“I wish I had a big sister when I was in middle school.”
— Nicole Elinoff, student at the University of Central Florida
Last year, a team of students and faculty in the women’s studies department at the University of Central Florida used an AAUW Campus Action Project (CAP) grant to further their work mentoring middle school girls in the area. The Young Women Leaders Program promotes middle school girls’ leadership abilities by partnering the girls with college women mentors. I had the chance to talk to three members of the UCF mentoring team — M.C. Santana, Emily Vrotsos, and Nicole Elinoff — about their experiences with mentoring and the lessons they’ve learned through their project.
With the grant funding, the team was able to open a dialogue with children and parents from their local community about bullying in schools. “We believe in a healthy community and a community made of all of us, including our children,” said Santana, who is the director of the women’s studies department at UCF. The mentoring program focuses on structured meetings on the topic of bullying and even brought in younger students for the middle school girls to mentor.

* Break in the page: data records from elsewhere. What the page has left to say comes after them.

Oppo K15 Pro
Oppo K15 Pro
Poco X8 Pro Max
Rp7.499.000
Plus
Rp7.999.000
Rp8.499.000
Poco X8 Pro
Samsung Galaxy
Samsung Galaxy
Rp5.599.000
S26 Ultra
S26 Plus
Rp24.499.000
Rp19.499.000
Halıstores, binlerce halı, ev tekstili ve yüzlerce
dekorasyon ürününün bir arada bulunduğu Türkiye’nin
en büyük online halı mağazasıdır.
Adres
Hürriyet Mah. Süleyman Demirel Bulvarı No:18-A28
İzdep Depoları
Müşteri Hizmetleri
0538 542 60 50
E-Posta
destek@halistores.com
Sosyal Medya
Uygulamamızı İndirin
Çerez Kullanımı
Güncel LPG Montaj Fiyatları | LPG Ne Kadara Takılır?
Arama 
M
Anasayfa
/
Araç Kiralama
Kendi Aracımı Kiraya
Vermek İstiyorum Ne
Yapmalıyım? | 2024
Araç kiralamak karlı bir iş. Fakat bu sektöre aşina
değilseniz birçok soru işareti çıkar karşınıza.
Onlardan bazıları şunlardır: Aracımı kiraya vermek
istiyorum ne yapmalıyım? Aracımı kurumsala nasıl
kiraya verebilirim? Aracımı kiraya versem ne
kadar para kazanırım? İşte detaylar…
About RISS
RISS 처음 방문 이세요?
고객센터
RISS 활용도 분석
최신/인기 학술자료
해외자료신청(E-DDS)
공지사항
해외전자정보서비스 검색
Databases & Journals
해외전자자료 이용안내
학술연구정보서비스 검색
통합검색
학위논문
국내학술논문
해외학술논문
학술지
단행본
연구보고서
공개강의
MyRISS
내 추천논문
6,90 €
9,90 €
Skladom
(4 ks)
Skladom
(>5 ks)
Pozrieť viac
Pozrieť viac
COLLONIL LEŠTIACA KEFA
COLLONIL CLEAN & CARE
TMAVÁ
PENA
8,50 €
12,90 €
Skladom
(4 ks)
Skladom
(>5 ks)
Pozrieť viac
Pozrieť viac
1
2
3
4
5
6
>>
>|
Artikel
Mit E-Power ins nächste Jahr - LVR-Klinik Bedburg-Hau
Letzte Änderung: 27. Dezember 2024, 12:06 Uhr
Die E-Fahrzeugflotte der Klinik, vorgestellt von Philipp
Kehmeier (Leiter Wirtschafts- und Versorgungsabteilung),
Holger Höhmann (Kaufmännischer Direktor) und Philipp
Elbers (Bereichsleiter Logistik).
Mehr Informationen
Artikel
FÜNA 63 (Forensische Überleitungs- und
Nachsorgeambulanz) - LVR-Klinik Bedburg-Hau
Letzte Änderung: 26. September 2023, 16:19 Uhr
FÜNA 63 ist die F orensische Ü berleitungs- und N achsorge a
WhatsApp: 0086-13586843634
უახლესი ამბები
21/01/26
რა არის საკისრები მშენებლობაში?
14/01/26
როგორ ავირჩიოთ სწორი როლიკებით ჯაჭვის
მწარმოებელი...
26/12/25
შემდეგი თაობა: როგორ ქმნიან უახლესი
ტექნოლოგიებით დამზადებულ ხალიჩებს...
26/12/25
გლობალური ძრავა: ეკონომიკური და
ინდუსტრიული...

The grant also helped fund in-depth research with the parents of middle school students, which helped confirm the need for the program in the community.
The Young Women Leaders Program has helped students like Elinoff work to build their own leadership skills so that they can better serve as role models. To have college women mentoring younger girls was especially important to the team because often girls may not feel comfortable telling their parents everything. “It really is difficult growing up and being in middle school,” said Elinoff. “Having a big sister is a really cool thing. Many of them haven’t had an older sister. … I wish I had a big sister when I was in middle school.”
Of course, the mentorship that takes place with the Young Women Leaders Program goes beyond the middle school participants. Vrotsos, the program’s staff coordinator, said she learned as much from the people whom she mentored as they learned from her. Both Elinoff and Vrotsos felt that the guidance from Santana and other faculty and staff helped to influence the students’ own mentoring styles.
Although its Campus Action Project is done, the university is committed to continuing its involvement with AAUW and mentorship. UCF is a new 2013 Elect Her site — with Elinoff leading as the student liaison — as well as the future site of a Tech Trek camp. The women’s studies department is also launching a Young Men Leaders Program after seeing such success with their program for women.